◆ **Stored data**
= = =

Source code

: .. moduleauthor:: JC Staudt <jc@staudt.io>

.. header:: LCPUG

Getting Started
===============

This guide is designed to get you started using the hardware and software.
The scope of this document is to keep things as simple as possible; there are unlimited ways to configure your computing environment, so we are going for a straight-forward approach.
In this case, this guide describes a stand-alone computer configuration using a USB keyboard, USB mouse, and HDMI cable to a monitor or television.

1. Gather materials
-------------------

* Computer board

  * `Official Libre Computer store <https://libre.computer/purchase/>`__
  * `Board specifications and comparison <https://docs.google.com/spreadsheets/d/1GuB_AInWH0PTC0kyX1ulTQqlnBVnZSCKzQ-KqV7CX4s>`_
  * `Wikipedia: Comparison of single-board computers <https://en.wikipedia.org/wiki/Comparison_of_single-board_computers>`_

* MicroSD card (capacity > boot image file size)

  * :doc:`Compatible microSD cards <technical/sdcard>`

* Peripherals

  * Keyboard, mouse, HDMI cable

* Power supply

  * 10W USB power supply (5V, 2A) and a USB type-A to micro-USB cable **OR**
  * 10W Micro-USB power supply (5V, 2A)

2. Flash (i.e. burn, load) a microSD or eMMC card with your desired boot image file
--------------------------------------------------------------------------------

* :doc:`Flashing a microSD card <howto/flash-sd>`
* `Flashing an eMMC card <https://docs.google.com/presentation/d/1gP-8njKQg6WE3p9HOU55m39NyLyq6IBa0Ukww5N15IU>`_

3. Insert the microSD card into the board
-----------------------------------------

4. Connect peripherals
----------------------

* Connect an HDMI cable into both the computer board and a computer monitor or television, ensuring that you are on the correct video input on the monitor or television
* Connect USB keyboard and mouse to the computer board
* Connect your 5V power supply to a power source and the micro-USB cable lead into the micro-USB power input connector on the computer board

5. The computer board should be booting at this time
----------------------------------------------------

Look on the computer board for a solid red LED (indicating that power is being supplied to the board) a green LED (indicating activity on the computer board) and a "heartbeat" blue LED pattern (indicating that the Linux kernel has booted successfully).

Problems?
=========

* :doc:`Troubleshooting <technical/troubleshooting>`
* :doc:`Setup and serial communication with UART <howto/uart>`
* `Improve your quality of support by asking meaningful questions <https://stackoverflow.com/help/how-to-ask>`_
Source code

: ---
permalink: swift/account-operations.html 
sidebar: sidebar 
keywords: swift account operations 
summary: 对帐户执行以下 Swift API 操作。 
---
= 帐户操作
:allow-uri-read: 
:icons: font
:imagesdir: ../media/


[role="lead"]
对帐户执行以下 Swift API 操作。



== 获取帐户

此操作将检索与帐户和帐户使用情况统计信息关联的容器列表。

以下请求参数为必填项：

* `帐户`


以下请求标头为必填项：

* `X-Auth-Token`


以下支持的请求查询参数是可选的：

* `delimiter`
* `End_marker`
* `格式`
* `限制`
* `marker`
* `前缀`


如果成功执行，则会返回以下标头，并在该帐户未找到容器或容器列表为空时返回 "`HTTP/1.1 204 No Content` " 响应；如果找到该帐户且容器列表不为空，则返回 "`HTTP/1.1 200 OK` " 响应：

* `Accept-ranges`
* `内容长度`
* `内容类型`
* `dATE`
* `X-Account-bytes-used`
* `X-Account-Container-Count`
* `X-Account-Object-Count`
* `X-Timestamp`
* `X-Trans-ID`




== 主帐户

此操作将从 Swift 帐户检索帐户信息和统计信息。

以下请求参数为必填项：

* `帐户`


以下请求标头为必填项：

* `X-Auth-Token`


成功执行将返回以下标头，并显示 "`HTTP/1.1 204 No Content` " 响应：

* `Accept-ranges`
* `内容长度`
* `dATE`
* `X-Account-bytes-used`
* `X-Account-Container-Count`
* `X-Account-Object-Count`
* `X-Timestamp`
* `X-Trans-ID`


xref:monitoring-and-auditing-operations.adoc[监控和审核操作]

= = =

◆ **TO-DO ITEM**
Lines in the data that hold "with" must be located and copied.

◆ **EXERCISE RESULT**
2. Flash (i.e. burn, load) a microSD or eMMC card with your desired boot image file
* :doc:`Setup and serial communication with UART <howto/uart>`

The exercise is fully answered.